I'm getting to a point where I am not seeing the point in doing anything creative in the hopes that I inspire someone. Maybe I am going at it all wrong... & I don't think I am, but as a song writer, I would like to hope he or she has fans / a listening audience. I personally hardly see anything from others in the ways of "getting totally giddy" about my creative side. Maybe my music does suck, but i've heard music by friends of mine & they make terrible music & they have more fans. No one seems to go out of their way to hear my latest recording. I do my best & share enthusiasm about others work such as friends of mine whom write, record, draw & paint & its all like good in the moment & at the same time you try to be nice even when what they made is horrific & at the same time some are beyond amazing!

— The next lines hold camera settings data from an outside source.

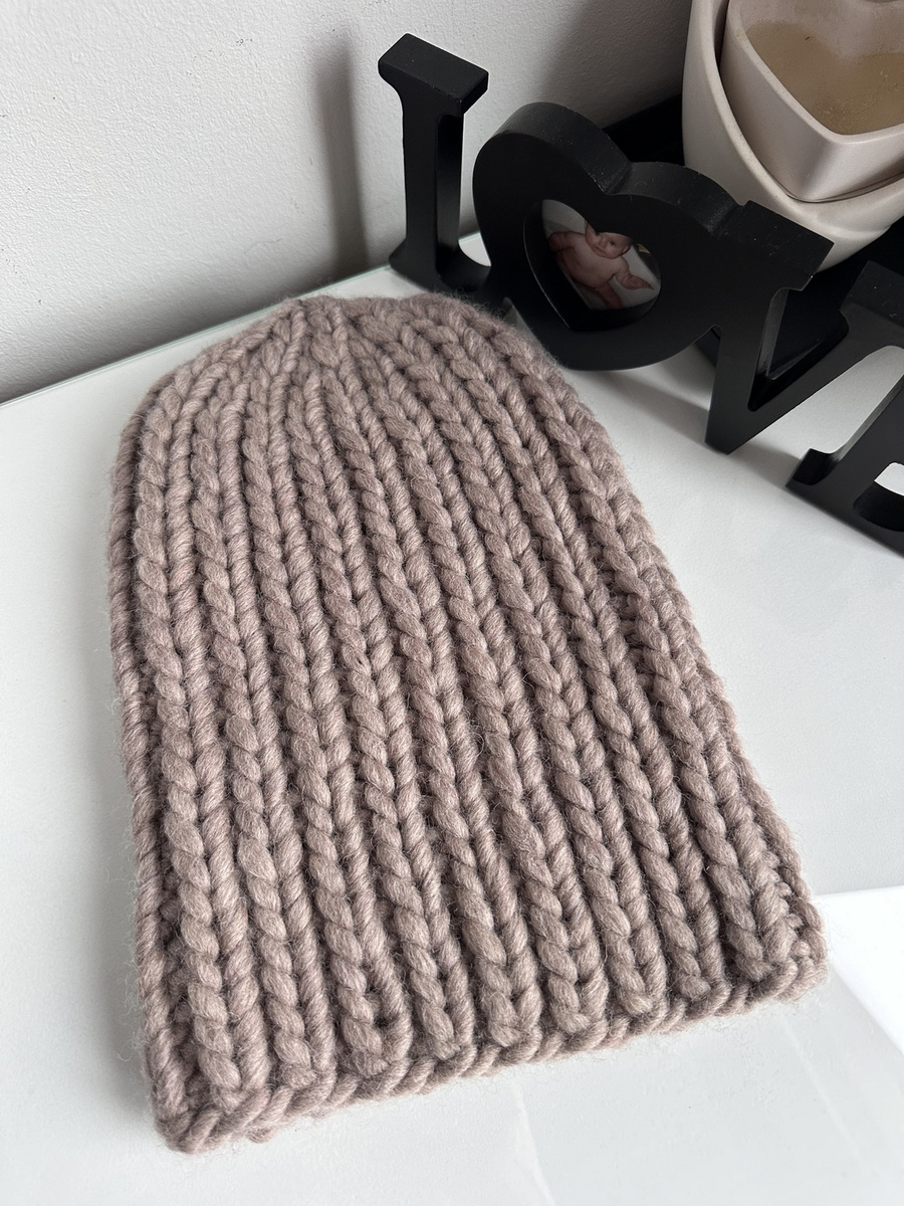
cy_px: 603
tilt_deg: -69.7
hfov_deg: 56.8
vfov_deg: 71.6
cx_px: 452
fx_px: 836
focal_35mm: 24
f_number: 1.78
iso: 250
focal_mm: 6.86
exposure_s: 1/99
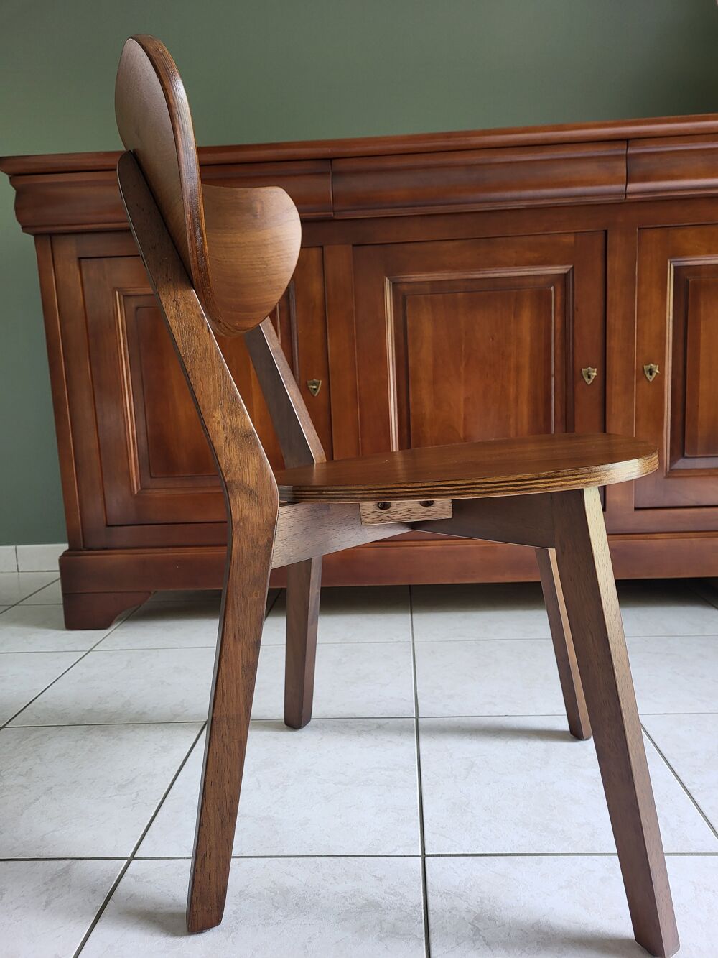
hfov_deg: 53.1
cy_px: 479
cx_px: 359
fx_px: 719
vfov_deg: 67.3
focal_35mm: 26
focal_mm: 5.4
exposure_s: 1/100
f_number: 1.8
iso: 200
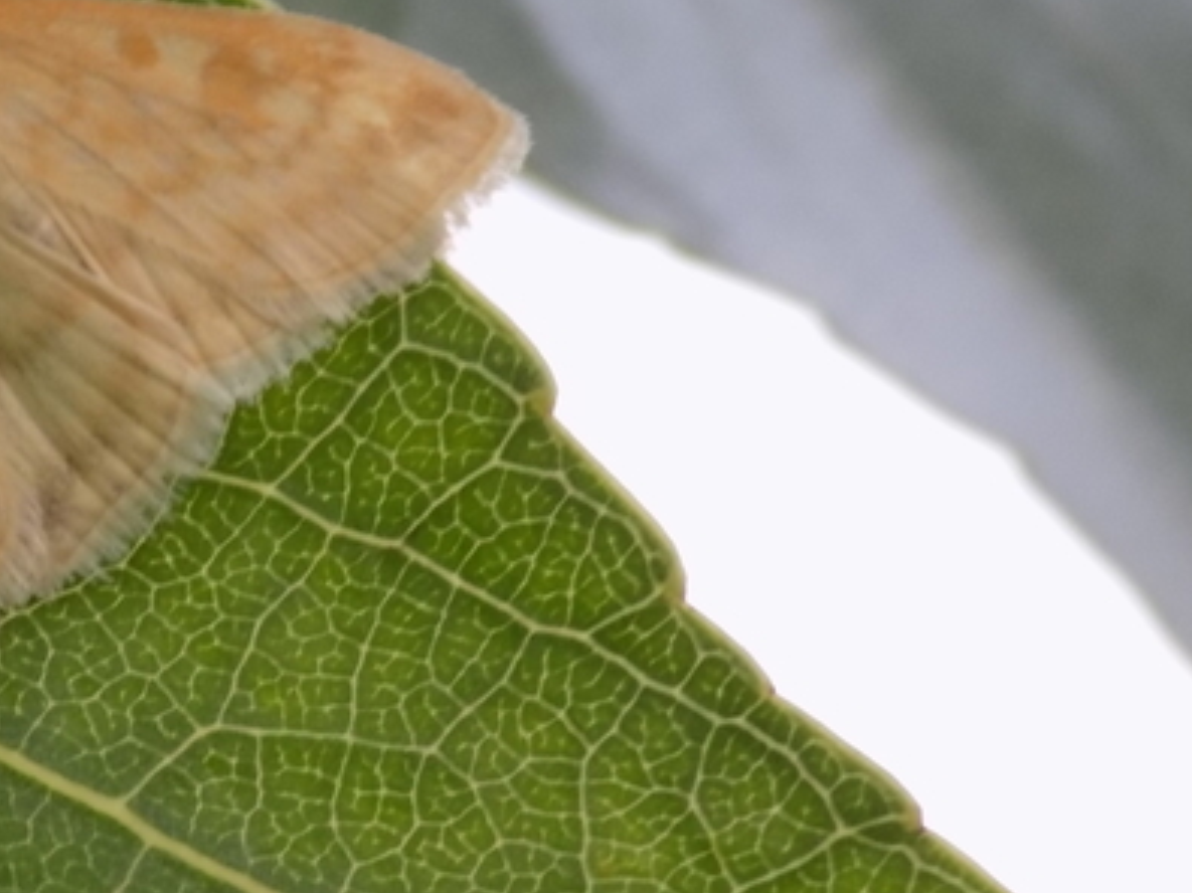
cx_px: 26
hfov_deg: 5.4
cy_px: 365
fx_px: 12496
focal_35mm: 363
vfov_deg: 4.1
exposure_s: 1/30
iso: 160
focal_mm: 29.9
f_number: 5.3
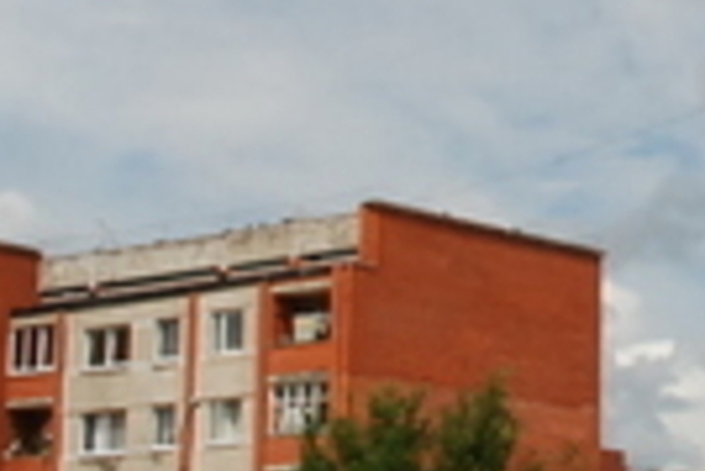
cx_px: 831
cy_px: -3
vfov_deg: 10.6
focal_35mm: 129
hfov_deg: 15.3
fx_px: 2528
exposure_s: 1/2000
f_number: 8
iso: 640
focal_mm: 18
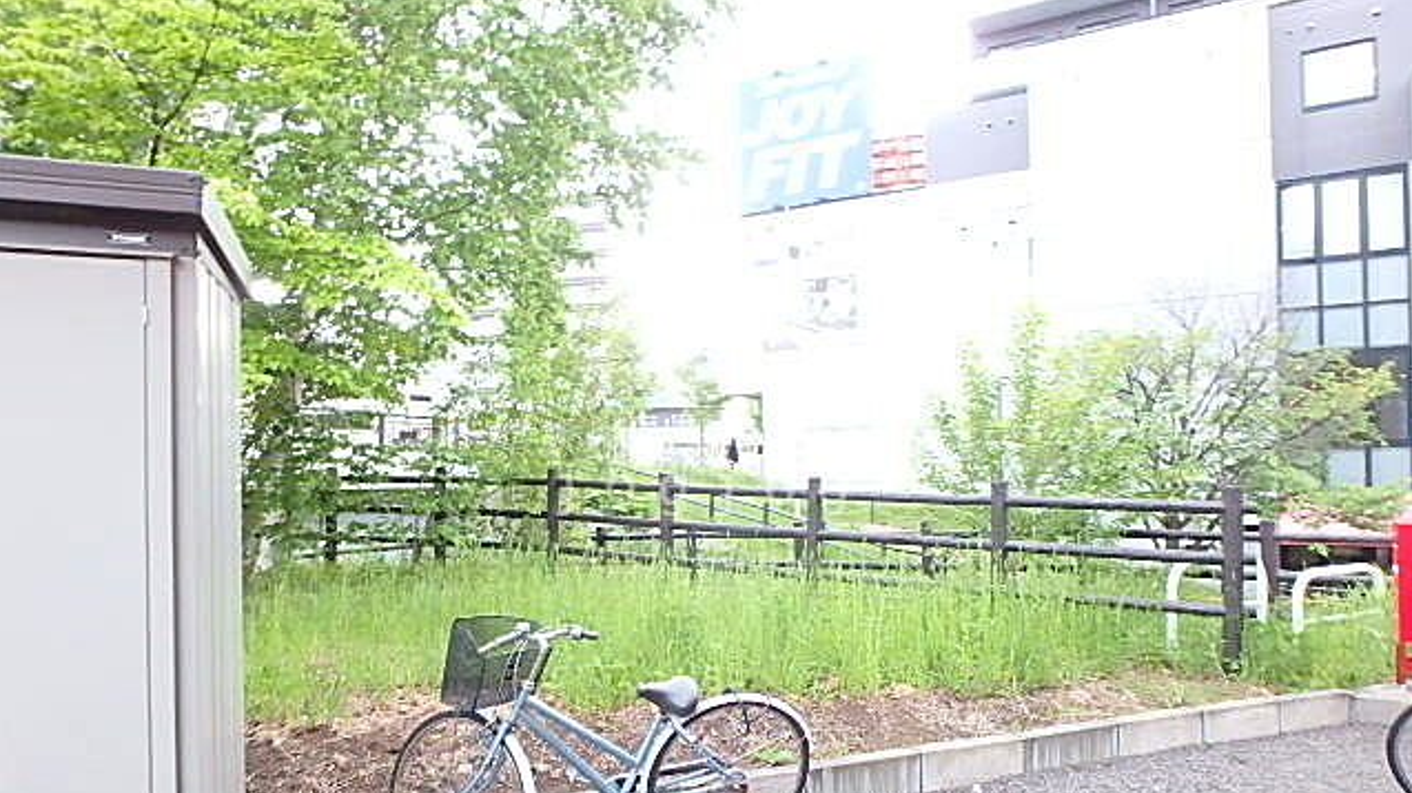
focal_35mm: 23
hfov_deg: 78.7
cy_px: 490
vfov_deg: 49.1
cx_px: 707
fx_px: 861
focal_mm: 3.7
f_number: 3.5
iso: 800
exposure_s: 1/30
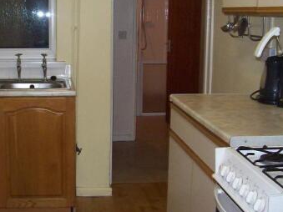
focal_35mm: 62
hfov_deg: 31.0
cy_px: 85
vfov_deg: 23.6
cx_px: 96
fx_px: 507
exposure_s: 1/64
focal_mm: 6
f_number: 2.7
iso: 200
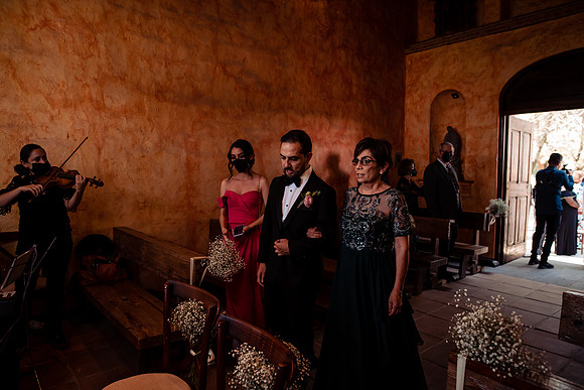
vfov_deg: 53.2
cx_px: 292
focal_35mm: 24
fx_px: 389
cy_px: 195
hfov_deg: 73.7
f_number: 3.5
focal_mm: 24
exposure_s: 1/100
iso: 800
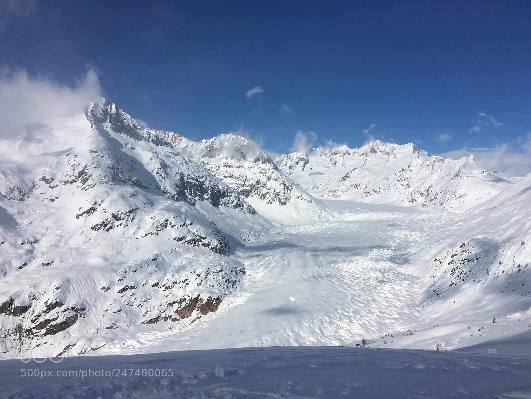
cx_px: 266
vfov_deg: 48.2
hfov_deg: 61.7
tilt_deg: +0.0
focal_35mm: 29
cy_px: 200
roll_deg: -1.0
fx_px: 445
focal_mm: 4.15
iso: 25
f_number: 2.2
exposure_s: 1/7692
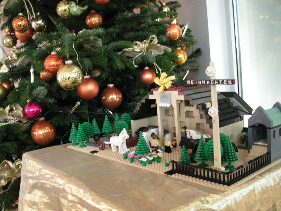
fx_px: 308
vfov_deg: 37.7
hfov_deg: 49.0
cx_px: 140
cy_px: 106
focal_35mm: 38
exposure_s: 1/20
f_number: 3.3
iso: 100
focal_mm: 6.3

I just don't get it... I know my music is not what a lot of people want to hear. Its the kind of stuff that takes an acquired taste. My newest album recordings are more contemporary then ever & its most likely going to take a while to catch on... even for 30mins in some teenagers attention span... & that 30mins might be 30 years from now... these recordings of mine just seem like... its all just dust in the wind. Even the music that is offered for free download, is having a hard time getting heared. The internets content search is exspanding everyday & for one person to come across my silly album is mostly due to random chance. No one is searching for the word Eshniner. Eshniner is not even a real word in any language.
So pretty much I'm writing music for my walls to hear.